Starred Library Journal review for Steampunk
Steampunk. Edited by Ann & Jeff VanderMeer.
Verdict: The editors follow up on their acclaimed sf/fantasy anthology, The New Weird, with another first-rate collection of reprinted stories and excerpts. Serving as both a small reference and a thoughtful yet airship-light story collection, their new volume is highly recommended for all libraries that collect speculative fiction.

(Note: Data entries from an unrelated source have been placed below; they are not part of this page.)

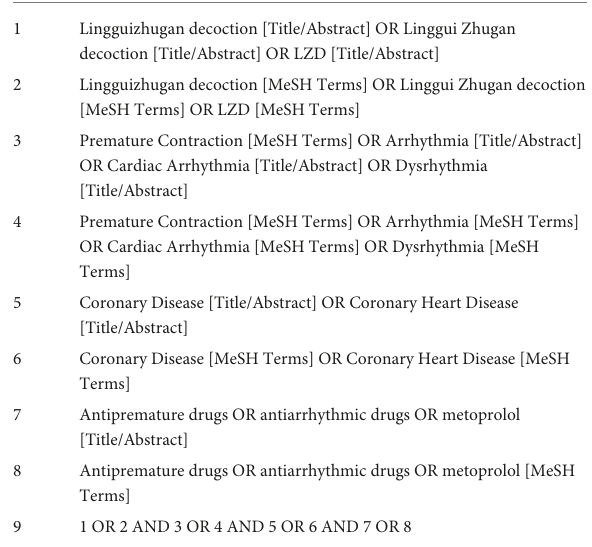
TABLE 1 MeSH terms and title/abstract in search strategy applied to PubMed. Items Search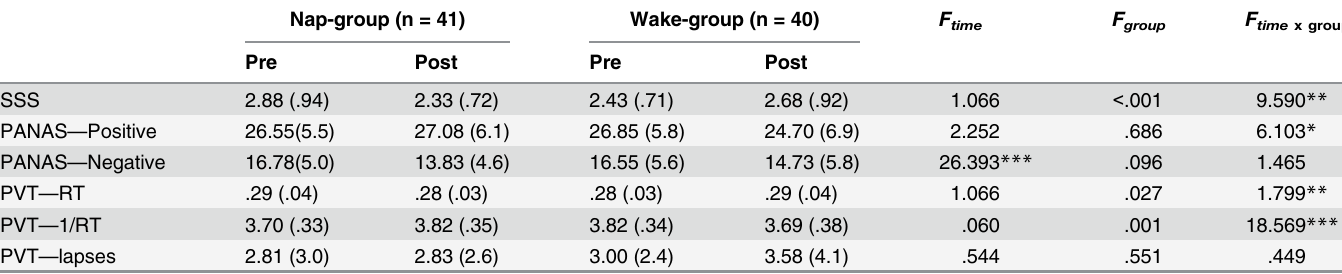
Table 3. Between-group comparisons on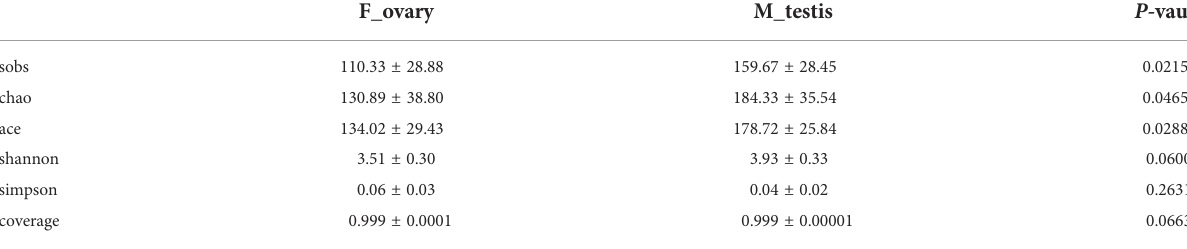
The data are expressed as the mean values ± standard deviation (SD). P-values were determined using Student ’ s t-test (*P <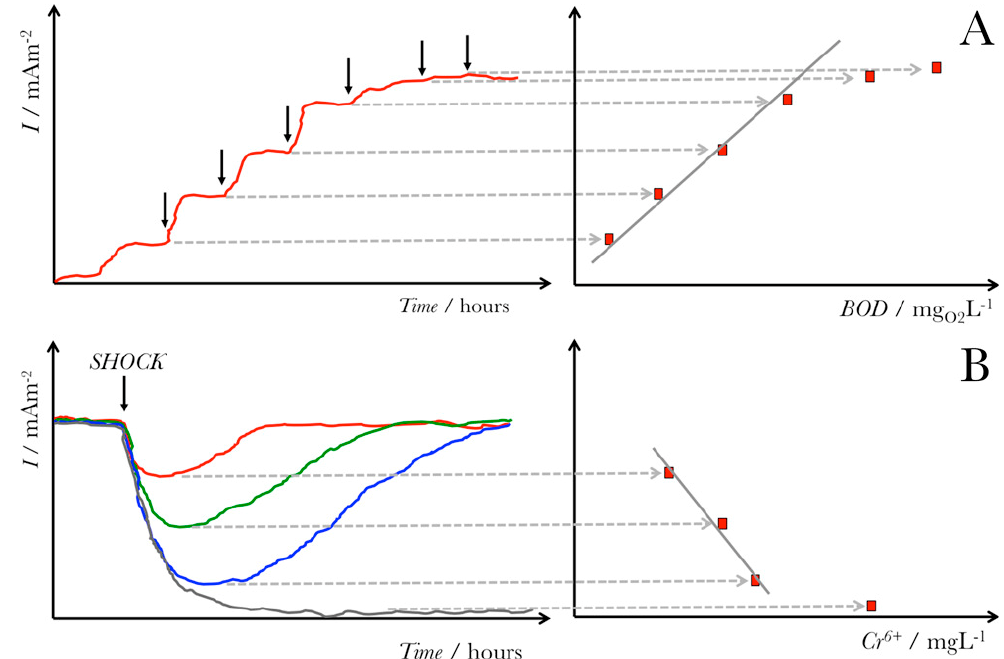
Figure 3. General scheme for microbial electrochemical sensors. Panel ( A ) shows how a microbial electrochemical sensor would work to sense the organic content of a solution, such as the biological oxygen demand (BOD), using the current generation. Panel ( B ) shows how a microbial electrochemical biosensor would sense a toxic contaminant such as chromium (V) in a solution based on the current decrease from the inhibition of microbial metabolic current generation, limited by the maximum concentration of Cr 5+ that would produce an irrecoverable current drop from the death of bacterial cells. Reproduced with permission from M. Grattieri and S.D. Minteer. Self-Powered Biosensors. ACS Sens. 2018, 3, 44–53 [9]. Copyright 2018 ACS.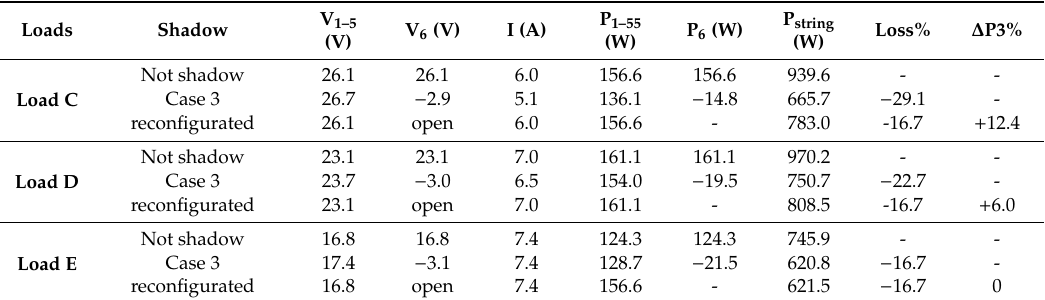
Table 12. Characteristics in different load conditions evaluated by reconfigurator for each panel.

Background: In their latest collection, the VanderMeers chronicle steampunk, which raises technical power (steam) in 19th-century Victorian settings while tweaking the era’s social structures (punk). Introductory essays neatly define the subgenre’s history and scope, and stories from Michael Moorcock, James Blaylock, Mary Gentle, Michael Chabon, Paul Di Filippo, and Neal Stephenson don’t disappoint. The highlights are diverse: Joe R. Lansdale’s profane and horrific story recasts H.G. Wells’s time machine inventor in the American West as a nasty vampire battling a frontiersman’s steam-powered giant. The delightful ladies of Molly Brown’s "Selene Gardening Society" shame puttering, walrus-mustached husbands into terraforming the moon with a trash catapult. Ted Chiang’s "Seventy-Two Letters" examines the political implications of robotics and cloning in a period story blending scientifically created golems, reproductive technology, and kabbalists. Stepan Chapman reimagines the Russian Revolution with nanotechnology, spybots, and nuclear weapons.